What Approach Do Researchers Take to Avoid 'Short Read' Noise?
In a post last year, we argued that the ‘clean’ short reads are noisy due to their short length, and that ‘noise’ manifests in the higher stages of analysis. A newly published Nature paper (“The ctenophore genome and the evolutionary origins of neural systems”) is a good example of the types of precautions researchers take to make sure their major claims are not artifacts of short- read noise.
Right after reading the abstract, we realized that papers like above, which derive their conclusions from genome comparison, face the difficulty that it is hard to rule out assembly artifacts. For example, how can one be absolutely sure that a gene declared missing from the genome of the organism is not missing due to improper assembly?
The authors used two strategies to properly back their claims. First, they added extensive amount of transcriptome data using every kind of sequencing technology (454, Illumina, Ion Torrent). The transcriptome data have added benefit of showing dynamic information not available from genome only. In our research, we always encourage our collaborators to mix both genome and transcriptome information.
The second strategy is to use every kind of genome assembler (SOAPdenovo, ABySS, Velvet) to assemble the genomic reads, doing gene prediction in all three assemblies and then merging three genomes and RNAseq together into one assembly. Here is a subset of the method section -
The Pleurobrachia bachei draft genome was assembled using a custom approach designed to leverage the individual strengths of three popular de novo assembly packages and strategies: Velvet3 (described in S2.2.1), SOAPdenovo4 (described in S2.2.2), and pseudo-454 hybrid assembly with ABySS5 (described in S2.2.3). Input data sets for each de novo assembly were the 454 and Illumina reads (Supplementary Tables 1S-3S). Contribution of non-redundant scaffolds above 2kb by each of the individual de novo assemblies to the P. bachei draft genome version 1.0 was decided as described in S2.2.4.

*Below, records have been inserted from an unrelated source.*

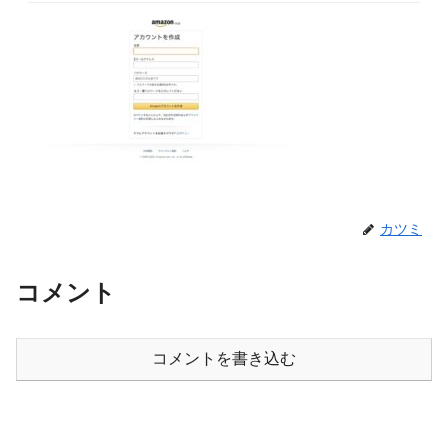
カツミ
コメント
コメントを書き込む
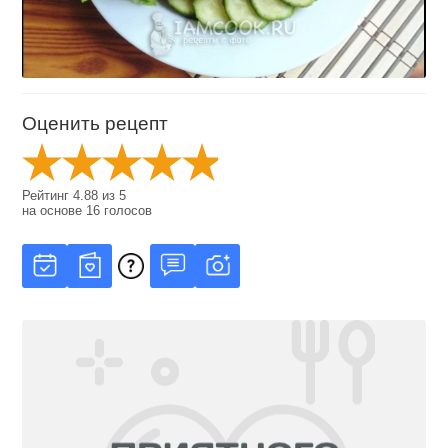
Оценить рецепт
Рейтинг
4.88
из
5
на основе
16
голосов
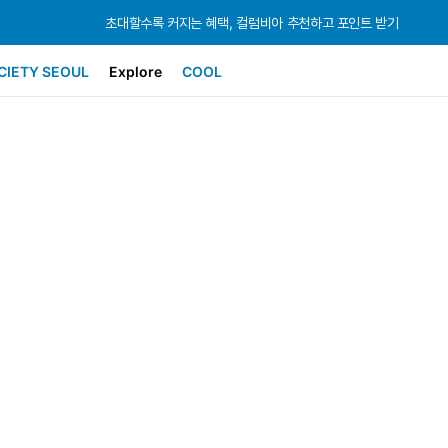
초대할수록 커지는 혜택, 컬럼비아 추천하고 포인트 받기
초대할수록 커지는 혜택, 컬럼비아 추천하고 포인트 받기
초대할수록 커지는 혜택, 컬럼비아 추천하고 포인트 받기
CIETY SEOUL
Explore
COOL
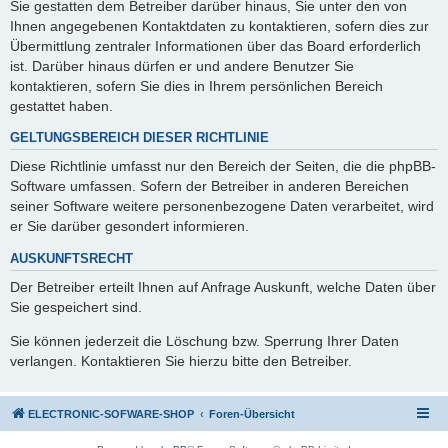
Sie gestatten dem Betreiber darüber hinaus, Sie unter den von
Ihnen angegebenen Kontaktdaten zu kontaktieren, sofern dies zur
Übermittlung zentraler Informationen über das Board erforderlich
ist. Darüber hinaus dürfen er und andere Benutzer Sie
kontaktieren, sofern Sie dies in Ihrem persönlichen Bereich
gestattet haben.
GELTUNGSBEREICH DIESER RICHTLINIE
Diese Richtlinie umfasst nur den Bereich der Seiten, die die phpBB-
Software umfassen. Sofern der Betreiber in anderen Bereichen
seiner Software weitere personenbezogene Daten verarbeitet, wird
er Sie darüber gesondert informieren.
AUSKUNFTSRECHT
Der Betreiber erteilt Ihnen auf Anfrage Auskunft, welche Daten über
Sie gespeichert sind.
Sie können jederzeit die Löschung bzw. Sperrung Ihrer Daten
verlangen. Kontaktieren Sie hierzu bitte den Betreiber.
ELECTRONIC-SOFWARE-SHOP
Foren-Übersicht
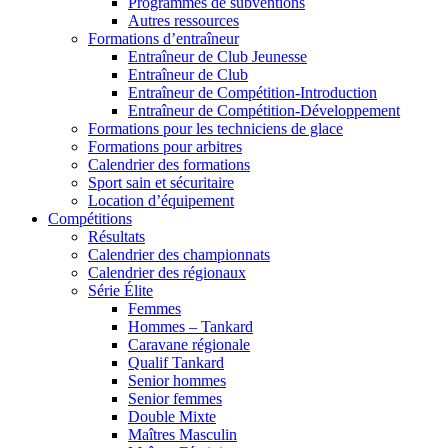
Programmes de subventions
Autres ressources
Formations d’entraîneur
Entraîneur de Club Jeunesse
Entraîneur de Club
Entraîneur de Compétition-Introduction
Entraîneur de Compétition-Développement
Formations pour les techniciens de glace
Formations pour arbitres
Calendrier des formations
Sport sain et sécuritaire
Location d’équipement
Compétitions
Résultats
Calendrier des championnats
Calendrier des régionaux
Série Élite
Femmes
Hommes – Tankard
Caravane régionale
Qualif Tankard
Senior hommes
Senior femmes
Double Mixte
Maîtres Masculin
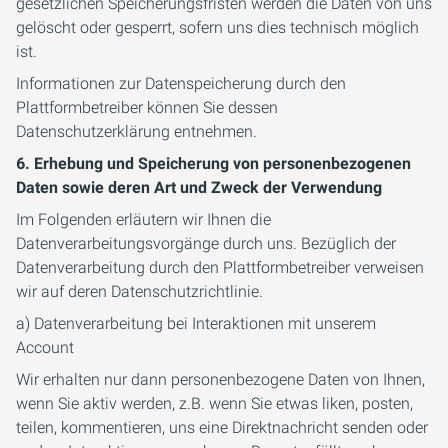
gesetzlichen Speicherungsfristen werden die Daten von uns
gelöscht oder gesperrt, sofern uns dies technisch möglich
ist.
Informationen zur Datenspeicherung durch den
Plattformbetreiber können Sie dessen
Datenschutzerklärung entnehmen.
6. Erhebung und Speicherung von personenbezogenen
Daten sowie deren Art und Zweck der Verwendung
Im Folgenden erläutern wir Ihnen die
Datenverarbeitungsvorgänge durch uns. Bezüglich der
Datenverarbeitung durch den Plattformbetreiber verweisen
wir auf deren Datenschutzrichtlinie.
a) Datenverarbeitung bei Interaktionen mit unserem
Account
Wir erhalten nur dann personenbezogene Daten von Ihnen,
wenn Sie aktiv werden, z.B. wenn Sie etwas liken, posten,
teilen, kommentieren, uns eine Direktnachricht senden oder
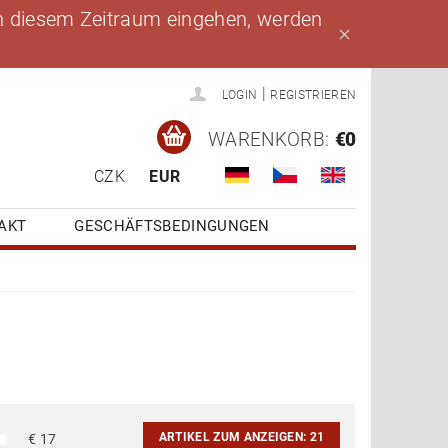
 in diesem Zeitraum eingehen, werden
|
LOGIN
REGISTRIEREN
WARENKORB:
€0
CZK
EUR
AKT
GESCHÄFTSBEDINGUNGEN
ARTIKEL ZUM ANZEIGEN:
21
€
17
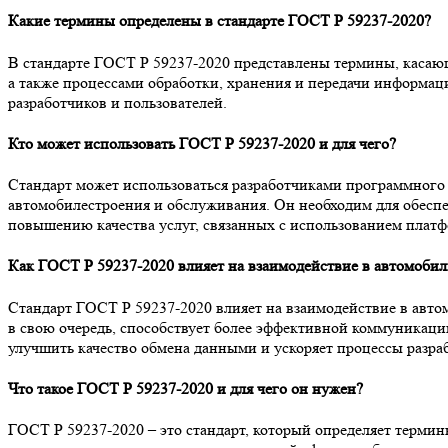
Какие термины определены в стандарте ГОСТ Р 59237-2020?
В стандарте ГОСТ Р 59237-2020 представлены термины, касающ
а также процессами обработки, хранения и передачи информац
разработчиков и пользователей.
Кто может использовать ГОСТ Р 59237-2020 и для чего?
Стандарт может использоваться разработчиками программного
автомобилестроения и обслуживания. Он необходим для обеспе
повышению качества услуг, связанных с использованием плат
Как ГОСТ Р 59237-2020 влияет на взаимодействие в автомобил
Стандарт ГОСТ Р 59237-2020 влияет на взаимодействие в авто
в свою очередь, способствует более эффективной коммуникаци
улучшить качество обмена данными и ускоряет процессы разра
Что такое ГОСТ Р 59237-2020 и для чего он нужен?
ГОСТ Р 59237-2020 – это стандарт, который определяет термин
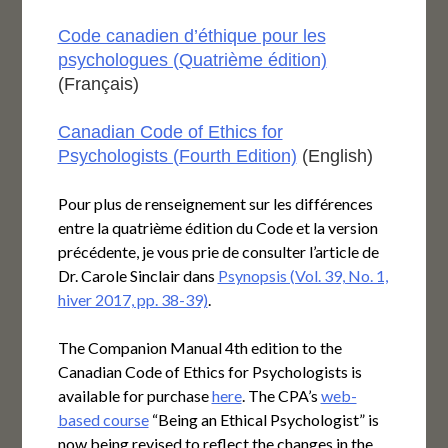
Code canadien d’éthique pour les
psychologues (Quatrième édition)
(Français)
Canadian Code of Ethics for
Psychologists (Fourth Edition)
(English)
Pour plus de renseignement sur les différences
entre la quatrième édition du Code et la version
précédente, je vous prie de consulter l’article de
Dr. Carole Sinclair dans
Psynopsis (Vol. 39, No. 1,
hiver 2017, pp. 38-39)
.
The Companion Manual 4th edition to the
Canadian Code of Ethics for Psychologists is
available for purchase
here
. The CPA’s
web-
based course
“Being an Ethical Psychologist” is
now being revised to reflect the changes in the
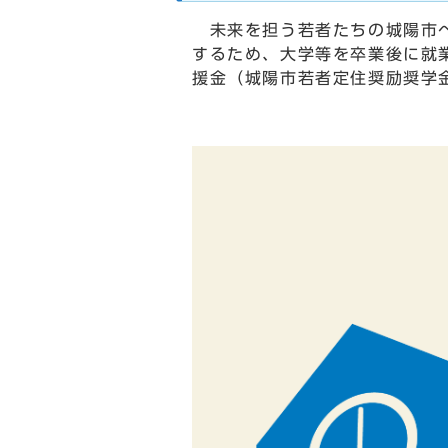
未来を担う若者たちの城陽市へ
するため、大学等を卒業後に就
援金（城陽市若者定住奨励奨学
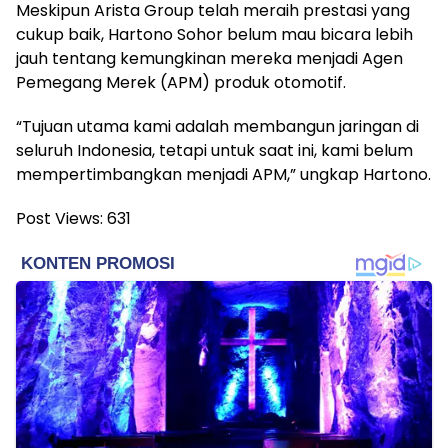
Meskipun Arista Group telah meraih prestasi yang
cukup baik, Hartono Sohor belum mau bicara lebih
jauh tentang kemungkinan mereka menjadi Agen
Pemegang Merek (APM) produk otomotif.
“Tujuan utama kami adalah membangun jaringan di
seluruh Indonesia, tetapi untuk saat ini, kami belum
mempertimbangkan menjadi APM,” ungkap Hartono.
Post Views:
631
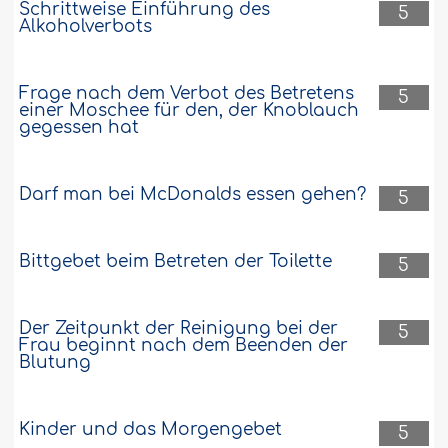
Schrittweise Einführung des
5
Alkoholverbots
Frage nach dem Verbot des Betretens
5
einer Moschee für den, der Knoblauch
gegessen hat
Darf man bei McDonalds essen gehen?
5
Bittgebet beim Betreten der Toilette
5
Der Zeitpunkt der Reinigung bei der
5
Frau beginnt nach dem Beenden der
Blutung
Kinder und das Morgengebet
5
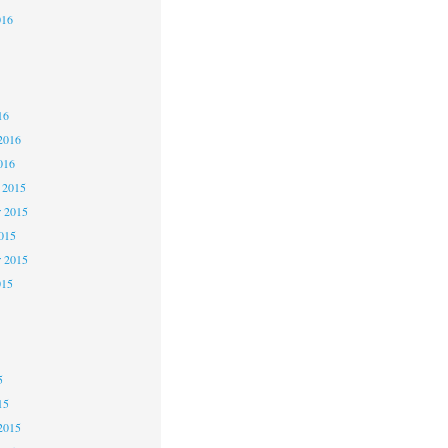
016
6
6
16
2016
016
 2015
 2015
2015
r 2015
015
5
5
5
15
2015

Briefly, genes were predicted in each of the three sets of genomic scaffolds using Augustus version 2.5.56, initially trained on Amphimedon queenslandica, then using several hundred Pleurorachia bachei genes from RNA-seq profiling and about one hundred full-length genes manually cloned over the course of the project in the Moroz laboratory. The three obtained sets of gene models were then aligned against themselves with blastp to remove intra-assembly redundancy. The resulting non-redundant lists were then pairwise-aligned to each other to remove inter-assembly redundancy. Scaffolds from each assembly that contributed a non-redundant gene model were included in the initial draft assembly of the genome (21,982 scaffolds containing 156,146,497 bp). Draft version 1.1 of the genome was produced by screening and removing contamination from prokaryotic sequences as described in the S2.3. Full summary statistics for the draft genome of P. bachei are presented in Supplementary Table 5S.
The entire methods section shows a lot of heavy-duty bioinformatics work done to get the genome and genes right, and is necessary to avoid ‘short read noise’. If, in addition to multiple assemblers, they also looked at multiple k-mer values, that would mean a lot of assemblies done to finally arrive at the right combination.
The amount of raw reads generated by this paper is incredible and we believe curious scientists will find many more interesting information from their data in years to come. Is it time to declare moratorium on generating many more new sequencing libraries and see what has been already out there?